DeWine urged to bring more charges in Steubenville rape case

3/4/2013
BY JIM PROVANCE
BLADE COLUMBUS BUREAU CHIEF

COLUMBUS — Ohio Attorney General Mike DeWine met today with a group of people urging him to expand prosecutions associated with a Steubenville rape trial to include people who may have witnessed what happened and did nothing to stop it.

Mr. DeWine, whose office is handling the prosecutions, said the investigation will probably wrap up before two 16-year-old high school football players face rape charges in juvenile court on March 13. He plans to hold a press conference in Steubenville to announce whether there will be additional prosecutions after a visiting judge from Cincinnati delivers his verdicts.

Mr. DeWine met with about a dozen people in his office for roughly half an hour. He declined to specifically discuss the potential for charges against the one person who was the subject of a 12-minute YouTube video in which he talked and laughed about the incident just hours after it occurred.

Mr. DeWine, however, did address the issue that has sparked a national debate — whether a culture exists in Steubenville and elsewhere in which sexual assault is tolerated and even joked about.

“This is a question, frankly, of human dignity,” the Republican former U.S. senator and Greene Countyprosecutor said. “It is a question of personal rights, individual rights…We believe — we don’t want to try this case in the press — that the evidence will show that this young woman’s privacy, individual rights, human rights were violated.”
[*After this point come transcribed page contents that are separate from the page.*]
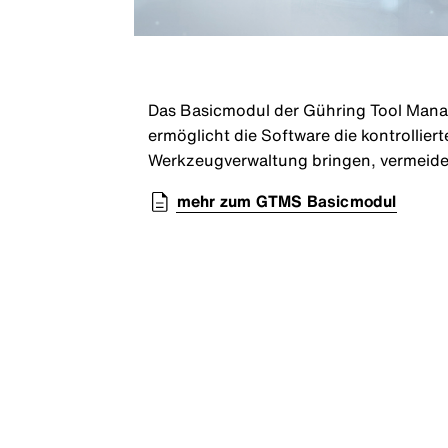
Das Basicmodul der Gühring Tool Manag
ermöglicht die Software die kontrolli
Werkzeugverwaltung bringen, vermeide
mehr zum GTMS Basicmodul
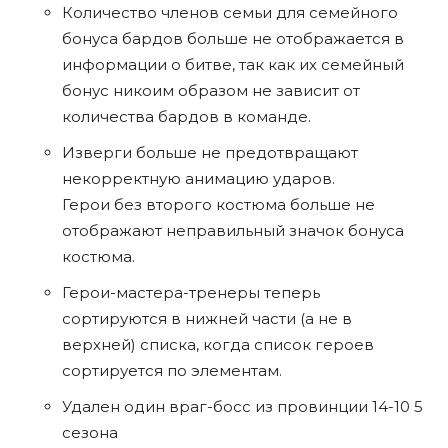
Количество членов семьи для семейного
бонуса бардов больше не отображается в
информации о битве, так как их семейный
бонус никоим образом не зависит от
количества бардов в команде.
Изверги больше не предотвращают
некорректную анимацию ударов.
Герои без второго костюма больше не
отображают неправильный значок бонуса
костюма.
Герои-мастера-тренеры теперь
сортируются в нижней части (а не в
верхней) списка, когда список героев
сортируется по элементам.
Удален один враг-босс из провинции 14-10 5
сезона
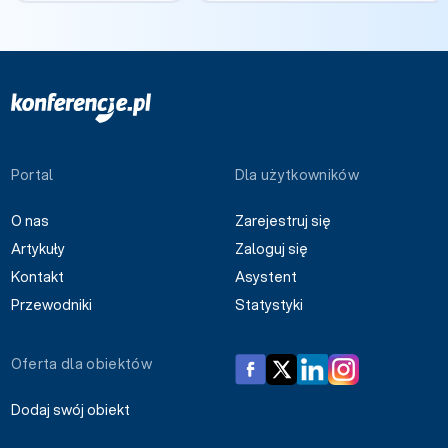
Portal
Dla użytkowników
O nas
Zarejestruj się
Artykuły
Zaloguj się
Kontakt
Asystent
Przewodniki
Statystyki
Oferta dla obiektów
Dodaj swój obiekt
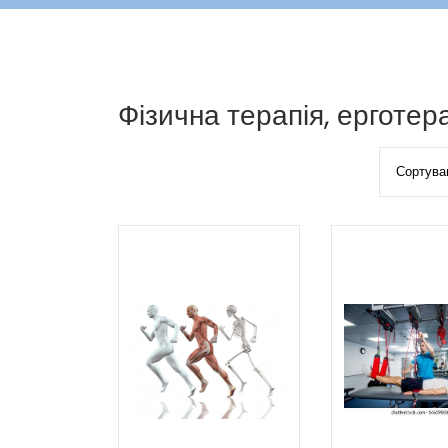
Фізична терапія, ерготер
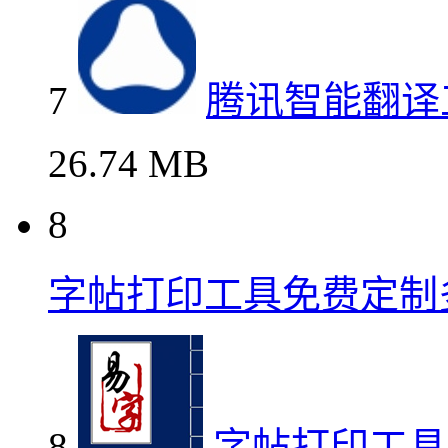
7
腾讯智能翻译
26.74 MB
8
字帖打印工具免费定制
8
字帖打印工具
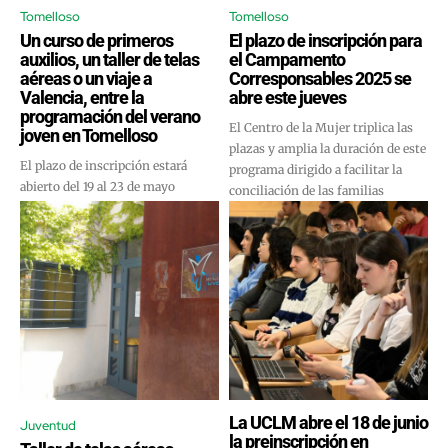
Tomelloso
Tomelloso
Un curso de primeros
El plazo de inscripción para
auxilios, un taller de telas
el Campamento
aéreas o un viaje a
Corresponsables 2025 se
Valencia, entre la
abre este jueves
programación del verano
El Centro de la Mujer triplica las
joven en Tomelloso
plazas y amplia la duración de este
El plazo de inscripción estará
programa dirigido a facilitar la
abierto del 19 al 23 de mayo
conciliación de las familias
La UCLM abre el 18 de junio
Juventud
la preinscripción en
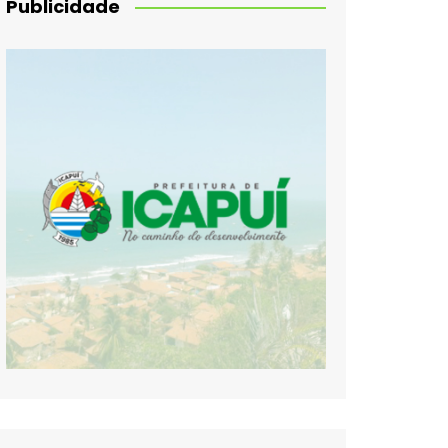
Publicidade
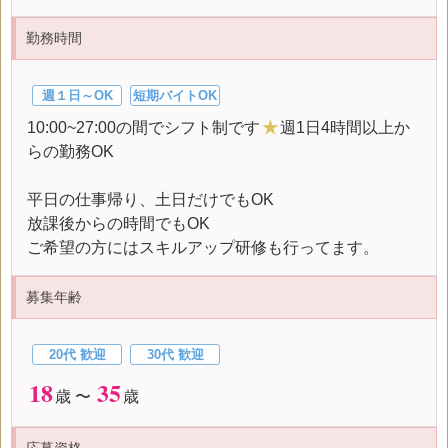
勤務時間
週１日～OK
短期バイトOK
10:00~27:00の間でシフト制です
★
週1日4時間以上か
らの勤務OK
平日の仕事帰り、土日だけでもOK
放課後からの時間でもOK
ご希望の方にはスキルアップ研修も行ってます。
募集年齢
20代 歓迎
30代 歓迎
18
35
歳 〜
歳
応募資格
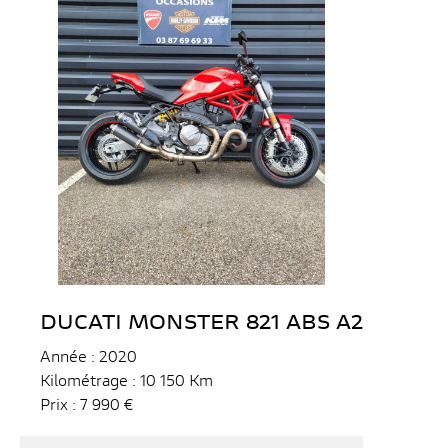
DUCATI MONSTER 821 ABS A2
Année : 2020
Kilométrage : 10 150 Km
Prix : 7 990 €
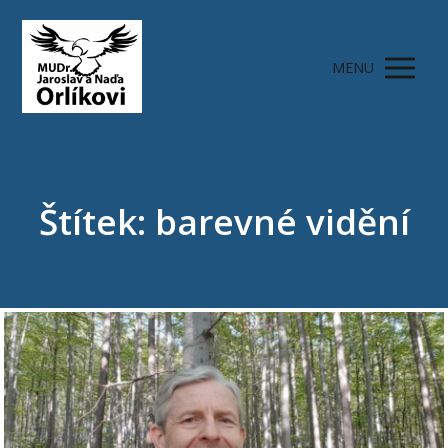
MENU
Štítek: barevné vidění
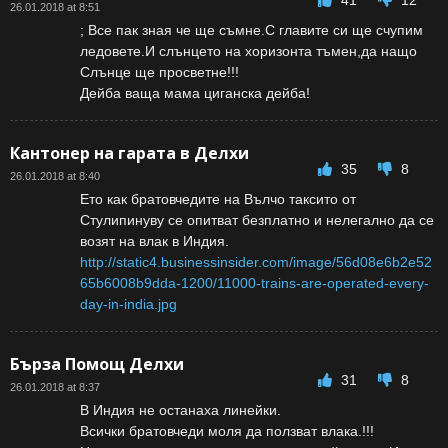
26.01.2018 at 8:51
; Все пак зная че ще съмне.С главите си ще счупим
ледовете.И слънцето на хоризонта тъмен,да нащо
Слънце ще просветне!!!
Дейба ваща мама циганска дейба!
Кантонер на гарата в Делхи
35
8
26.01.2018 at 8:40
Ето как братовчедите на Вълчо таксито от
Стулипинуву се опитват безплатно и нелегално да се
возят на влак в Индия.
http://static4.businessinsider.com/image/56d08e6b2e52
65b6008b9dda-1200/11000-trains-are-operated-every-
day-in-india.jpg
Бърза Помощ Делхи
31
8
26.01.2018 at 8:37
В Индия не останаха линейки.
Всички братовчеди моля да ползват влака.!!!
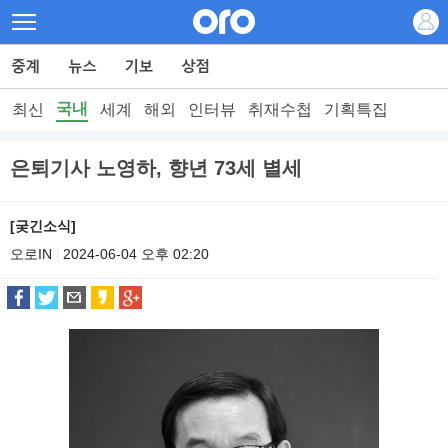
국내
최신
세계
해외
인터뷰
취재수첩
기획특집
은퇴기사 노영하, 향년 73세 별세
[궂긴소식]
오로IN
2024-06-04 오후 02:20
|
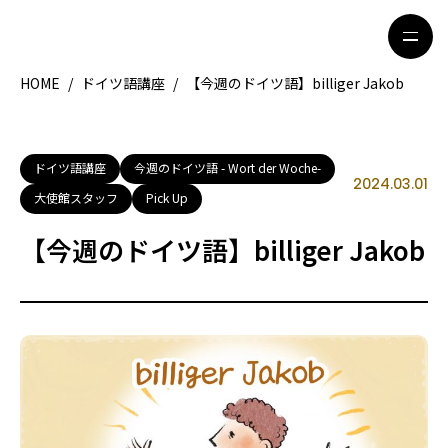
HOME
/
ドイツ語講座
/
【今週のドイツ語】billiger Jakob
HOME
特集記事
ドイツ語講座
今週のドイツ語 - Wort der Woche-
2024.03.01
地域別ガイド
グルメ
大使館スタッフ
Pick Up
観光ガイド
留学＆キャリア
【今週のドイツ語】billiger Jakob
ライフスタイル
著者一覧
ライター募集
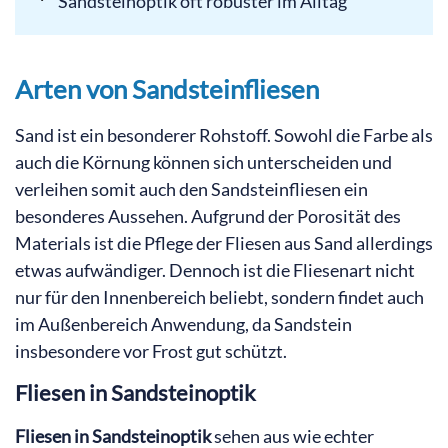
Sandsteinoptik oft robuster im Alltag
Arten von Sandsteinfliesen
Sand ist ein besonderer Rohstoff. Sowohl die Farbe als
auch die Körnung können sich unterscheiden und
verleihen somit auch den Sandsteinfliesen ein
besonderes Aussehen. Aufgrund der Porosität des
Materials ist die Pflege der Fliesen aus Sand allerdings
etwas aufwändiger. Dennoch ist die Fliesenart nicht
nur für den Innenbereich beliebt, sondern findet auch
im Außenbereich Anwendung, da Sandstein
insbesondere vor Frost gut schützt.
Fliesen in Sandsteinoptik
Fliesen in Sandsteinoptik
sehen aus wie echter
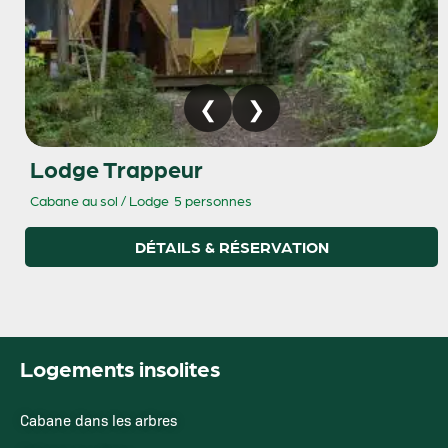
Lodge Trappeur
Cabane au sol / Lodge
5 personnes
DÉTAILS & RÉSERVATION
Logements insolites
Cabane dans les arbres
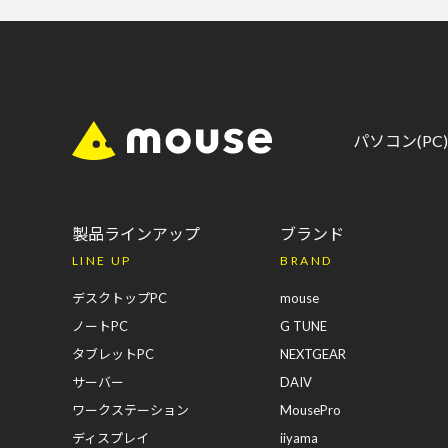
パソコン(P
製品ラインアップ
ブランド
LINE UP
BRAND
デスクトップPC
mouse
ノートPC
G TUNE
タブレットPC
NEXTGEAR
サーバー
DAIV
ワークステーション
MousePro
ディスプレイ
iiyama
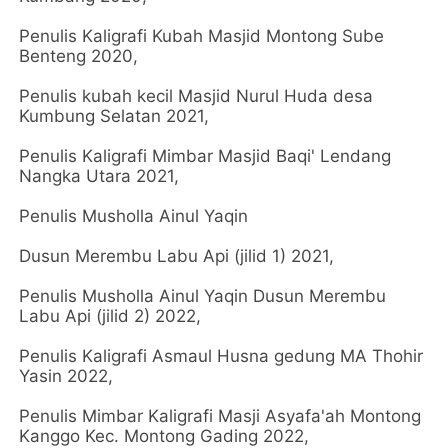
Penulis Kaligrafi Kubah Masjid Montong Sube
Benteng 2020,
Penulis kubah kecil Masjid Nurul Huda desa
Kumbung Selatan 2021,
Penulis Kaligrafi Mimbar Masjid Baqi' Lendang
Nangka Utara 2021,
Penulis Musholla Ainul Yaqin
Dusun Merembu Labu Api (jilid 1) 2021,
Penulis Musholla Ainul Yaqin Dusun Merembu
Labu Api (jilid 2) 2022,
Penulis Kaligrafi Asmaul Husna gedung MA Thohir
Yasin 2022,
Penulis Mimbar Kaligrafi Masji Asyafa'ah Montong
Kanggo Kec. Montong Gading 2022,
The group of both men and women delivered printouts of 85,000 “signatures” gathered via the Internet fromOhio and across the world calling for the prosecution of Michael Nodianos, 18, of Steubenville for, at the least, failing to report a crime and, at best, abetting a crime by doing nothing to stop it.

“He was joking about it, and that’s bad enough, but the fact that he did nothing to intervene…,” said Jacqueline Hillyer, of Ashtabula, president of the Ohio chapter of National Organization for Women. “He was apparently there because he knew what was going on. He said she’s been raped… and he goes on to describe some of the activities that were fairly disgusting. There must have been other people. Where were the girls?”

The struggling Ohio River steel town is preparing to try two high school football players, quarterback Trent Mays and wide receiver Ma'lik Richmond, for the alleged rape of a 16-year-old Weirton, W.Va. girl in the midst of a series of alcohol-fueled parties on Aug. 11 that marked an informal end to summer and the start of the new football season.

Mr. Nodianos was recorded describing and laughing about the alleged rape of an unconscious girl during the parties. The video was quickly taken down, but was later resurrected by the computer hacking group Anonymous and reposted to the Internet.

It rapidly went viral, prompting protests at the Jefferson County Courthouse and generating a national debate over a culture in which an onlooker could watch such an incident, not intervene, and fail to report a crime.

Columbus attorney Colin McNamee, one of the attorneys for Mr. Nodianos, declined to comment when contacted about the petitions.

Representatives of NOW and the national women’s rights group UltraViolet delivered the petitions to Mr. DeWine. He called the video “disgusting” and “obnoxious,” but he also pointed out that Mr. Nodianos was apparently not a witness to the incident.

He stressed that failing to report a felony is just a fourth-degree misdemeanor, “which was shocking to me.”

“I feel it’s important that not only the state and the country but in particular for the Steubenville community to feel that justice, whatever comes out of this, has been done…,” he said. “And then it’s important for the community to have that behind it and continue on with people going about their lives.”

Two lawyers in Mr. DeWine’s office took over prosecution of the juvenile court case because of conflicts of interest cited by the local prosecutor.

High school football is huge in Steubenville, a city of 19,000 that has more in common with Pittsburgh 40 miles away than it does with Columbus where Mr. DeWine is based. The case has prompted protests over whether law enforcement has given preferential treatment to the two local football stars.